> What needs to be done: Check the records below line by line for the string "https". Give the number of lines that contain it and nothing else.

Stored data:
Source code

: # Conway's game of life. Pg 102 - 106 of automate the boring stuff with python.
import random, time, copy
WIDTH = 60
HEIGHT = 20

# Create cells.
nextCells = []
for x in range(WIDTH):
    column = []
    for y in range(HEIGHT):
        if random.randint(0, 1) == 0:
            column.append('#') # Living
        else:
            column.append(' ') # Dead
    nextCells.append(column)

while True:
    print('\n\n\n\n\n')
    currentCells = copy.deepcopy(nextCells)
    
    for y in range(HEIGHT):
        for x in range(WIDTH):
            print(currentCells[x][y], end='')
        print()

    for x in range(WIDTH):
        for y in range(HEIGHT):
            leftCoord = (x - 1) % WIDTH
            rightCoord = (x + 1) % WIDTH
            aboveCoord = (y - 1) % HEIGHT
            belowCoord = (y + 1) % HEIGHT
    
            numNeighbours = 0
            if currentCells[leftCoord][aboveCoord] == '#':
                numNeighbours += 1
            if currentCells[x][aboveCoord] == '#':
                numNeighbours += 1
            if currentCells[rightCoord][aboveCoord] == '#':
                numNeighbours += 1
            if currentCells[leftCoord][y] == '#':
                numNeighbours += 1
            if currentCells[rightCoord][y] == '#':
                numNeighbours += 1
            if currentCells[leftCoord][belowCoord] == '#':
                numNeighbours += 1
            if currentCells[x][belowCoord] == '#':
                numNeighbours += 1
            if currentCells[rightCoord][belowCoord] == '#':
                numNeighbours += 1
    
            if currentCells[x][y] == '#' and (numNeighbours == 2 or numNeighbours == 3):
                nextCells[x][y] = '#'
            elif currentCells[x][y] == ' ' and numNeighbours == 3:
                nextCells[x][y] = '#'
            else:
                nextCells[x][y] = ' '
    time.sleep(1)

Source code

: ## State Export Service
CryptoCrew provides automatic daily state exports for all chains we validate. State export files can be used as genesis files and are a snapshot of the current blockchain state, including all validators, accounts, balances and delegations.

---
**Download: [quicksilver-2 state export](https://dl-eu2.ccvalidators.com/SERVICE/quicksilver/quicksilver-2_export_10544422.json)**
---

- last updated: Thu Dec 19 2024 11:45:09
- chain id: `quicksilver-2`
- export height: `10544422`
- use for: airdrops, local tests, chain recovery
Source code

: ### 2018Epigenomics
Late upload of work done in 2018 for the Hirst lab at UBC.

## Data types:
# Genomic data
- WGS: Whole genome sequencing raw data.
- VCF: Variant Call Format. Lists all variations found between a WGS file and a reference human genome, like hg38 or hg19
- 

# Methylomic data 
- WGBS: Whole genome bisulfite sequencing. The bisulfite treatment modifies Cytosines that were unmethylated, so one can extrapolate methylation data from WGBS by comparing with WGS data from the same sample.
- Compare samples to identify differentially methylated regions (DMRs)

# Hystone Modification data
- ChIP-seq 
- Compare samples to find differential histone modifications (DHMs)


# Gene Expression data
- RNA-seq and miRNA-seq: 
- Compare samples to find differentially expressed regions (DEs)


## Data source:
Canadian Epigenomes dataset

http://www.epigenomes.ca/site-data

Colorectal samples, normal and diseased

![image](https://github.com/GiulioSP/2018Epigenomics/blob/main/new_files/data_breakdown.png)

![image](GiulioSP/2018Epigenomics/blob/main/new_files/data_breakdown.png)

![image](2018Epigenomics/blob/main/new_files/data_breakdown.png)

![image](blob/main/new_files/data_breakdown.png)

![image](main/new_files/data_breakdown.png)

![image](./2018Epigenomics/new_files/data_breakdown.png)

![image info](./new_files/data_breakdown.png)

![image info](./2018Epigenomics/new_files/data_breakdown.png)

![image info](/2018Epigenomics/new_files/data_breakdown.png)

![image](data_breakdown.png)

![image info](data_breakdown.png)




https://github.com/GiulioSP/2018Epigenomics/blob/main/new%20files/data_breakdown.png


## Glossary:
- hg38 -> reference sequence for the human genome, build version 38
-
---
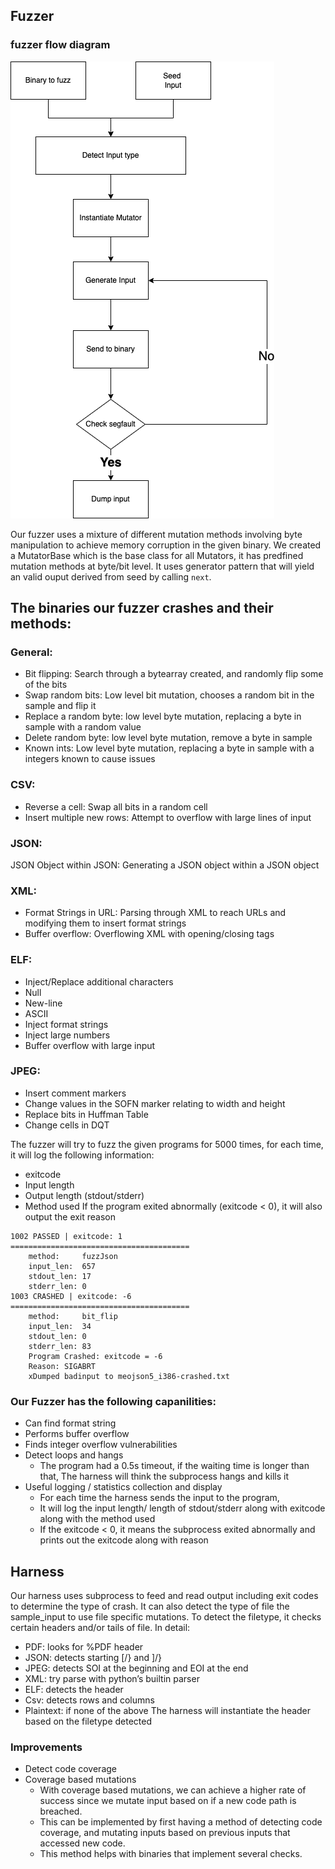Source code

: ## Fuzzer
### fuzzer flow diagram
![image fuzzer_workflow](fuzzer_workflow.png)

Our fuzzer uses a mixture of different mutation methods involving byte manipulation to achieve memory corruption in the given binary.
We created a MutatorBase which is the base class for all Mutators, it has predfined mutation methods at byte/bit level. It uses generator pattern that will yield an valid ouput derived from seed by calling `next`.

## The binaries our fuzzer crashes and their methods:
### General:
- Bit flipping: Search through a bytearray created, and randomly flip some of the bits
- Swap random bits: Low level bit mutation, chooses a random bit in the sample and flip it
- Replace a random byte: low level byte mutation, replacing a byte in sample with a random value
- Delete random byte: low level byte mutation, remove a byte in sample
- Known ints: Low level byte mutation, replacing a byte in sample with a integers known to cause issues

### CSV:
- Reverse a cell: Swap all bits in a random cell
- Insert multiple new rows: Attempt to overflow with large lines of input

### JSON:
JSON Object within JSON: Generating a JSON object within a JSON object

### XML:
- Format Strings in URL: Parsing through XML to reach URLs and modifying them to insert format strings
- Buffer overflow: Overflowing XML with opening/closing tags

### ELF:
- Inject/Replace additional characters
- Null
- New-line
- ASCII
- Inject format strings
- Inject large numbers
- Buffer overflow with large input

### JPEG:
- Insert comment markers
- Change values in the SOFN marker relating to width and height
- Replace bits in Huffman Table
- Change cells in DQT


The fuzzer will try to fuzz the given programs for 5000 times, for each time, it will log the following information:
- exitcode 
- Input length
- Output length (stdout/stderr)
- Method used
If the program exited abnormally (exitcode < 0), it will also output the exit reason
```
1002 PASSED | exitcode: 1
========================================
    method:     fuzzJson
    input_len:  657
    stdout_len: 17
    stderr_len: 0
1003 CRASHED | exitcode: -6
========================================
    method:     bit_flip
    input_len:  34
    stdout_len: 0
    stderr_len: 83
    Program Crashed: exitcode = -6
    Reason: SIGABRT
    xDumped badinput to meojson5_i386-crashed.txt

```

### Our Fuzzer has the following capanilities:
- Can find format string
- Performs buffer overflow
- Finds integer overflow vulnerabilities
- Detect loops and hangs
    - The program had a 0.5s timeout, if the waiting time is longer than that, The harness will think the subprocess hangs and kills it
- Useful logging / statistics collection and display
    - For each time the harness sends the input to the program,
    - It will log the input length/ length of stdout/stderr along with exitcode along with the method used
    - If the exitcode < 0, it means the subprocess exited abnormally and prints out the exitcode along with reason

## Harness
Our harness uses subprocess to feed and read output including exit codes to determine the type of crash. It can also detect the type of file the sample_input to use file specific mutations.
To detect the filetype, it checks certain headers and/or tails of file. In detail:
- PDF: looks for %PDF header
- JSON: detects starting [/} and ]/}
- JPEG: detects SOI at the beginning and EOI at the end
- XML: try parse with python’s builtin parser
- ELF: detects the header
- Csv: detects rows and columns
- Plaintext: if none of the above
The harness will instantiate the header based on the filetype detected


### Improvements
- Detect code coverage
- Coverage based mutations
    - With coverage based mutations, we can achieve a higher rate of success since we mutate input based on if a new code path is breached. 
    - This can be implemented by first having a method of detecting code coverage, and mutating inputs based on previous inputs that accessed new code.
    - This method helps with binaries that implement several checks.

> Response for this exercise: 3